24. Women of child-bearing potential, defined as all women physiologically capable of
becoming pregnant, UNLESS they are using highly-effective methods of contraception
during the duration of the study. Highly-effective contraception methods include:

- Total abstinence (when this is in line with the preferred and usual lifestyle of
the patient), Periodic abstinence (e.g., calendar, ovulation, symptothermal,
post-ovulation methods) and withdrawal are not acceptable methods of
contraception.

- Female sterilization (have had surgical bilateral oophorectomy with or without
hysterectomy) or tubal ligation at least six weeks before taking study treatment.
In case of oophorectomy alone, only when the reproductive status of the woman has
been confirmed by follow-up hormone level assessment

- Male sterilization (at least 6 m prior to screening). For female patients on the
study, the vasectomized male partner should be the sole partner for that patient.

- Use of oral, injected or implanted hormonal methods of contraception or other
forms of hormonal contraception that have comparable efficacy (failure rate <
1%), for example hormone vaginal ring or transdermal hormone contraception

- Placement of an intrauterine device (IUD) or intrauterine system (IUS) In case of
use of oral contraception women should have been stable on the same pill for a
minimum of 3 months before taking study treatment.
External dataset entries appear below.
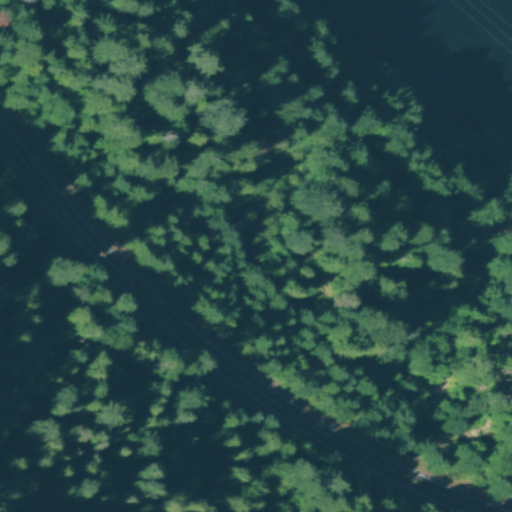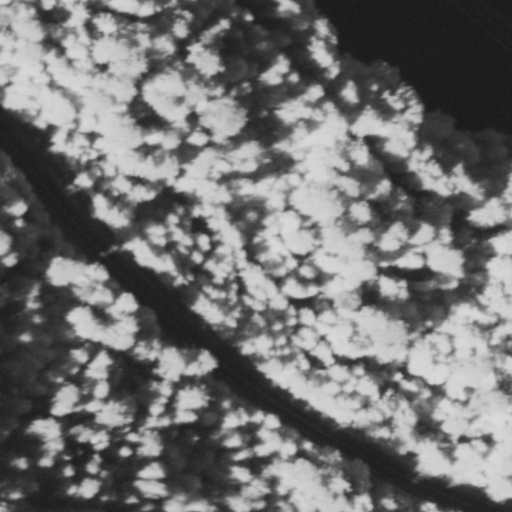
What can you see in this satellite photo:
river: (452, 10)
road: (359, 134)
road: (216, 366)
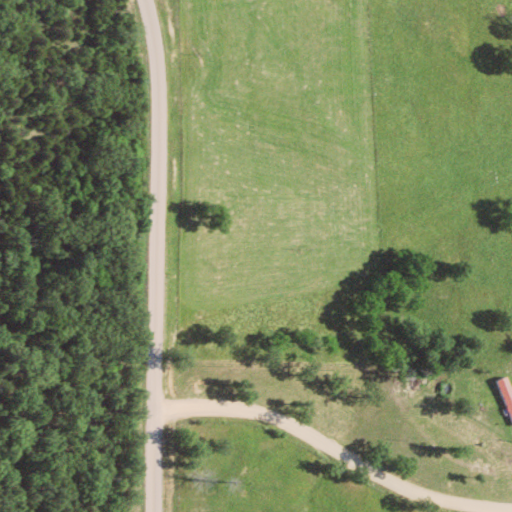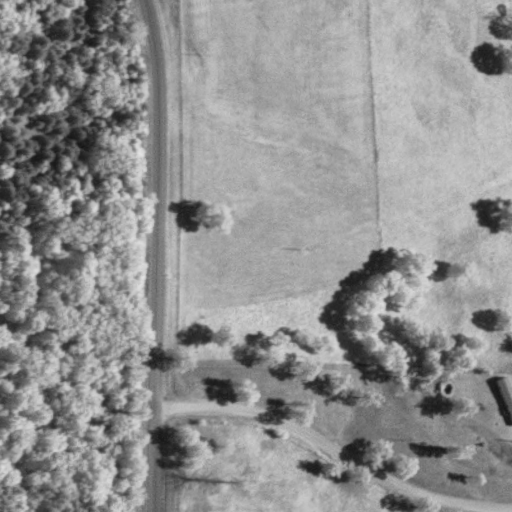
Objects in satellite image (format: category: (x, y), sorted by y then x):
road: (151, 255)
road: (332, 443)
Note: Women are considered post-menopausal and not of child bearing potential if they have
had 12 months of natural (spontaneous) amenorrhea with an appropriate clinical profile
(e.g. age appropriate, history of vasomotor symptoms) or six months of spontaneous
amenorrhea with serum FSH levels > 40 mIU/mL; or have had surgical bilateral oophorectomy
(with or without hysterectomy) at least six months ago. In the case of oophorectomy alone,
only when the reproductive status of the woman has been confirmed by follow up hormone
level assessment is she considered not of child bearing potential.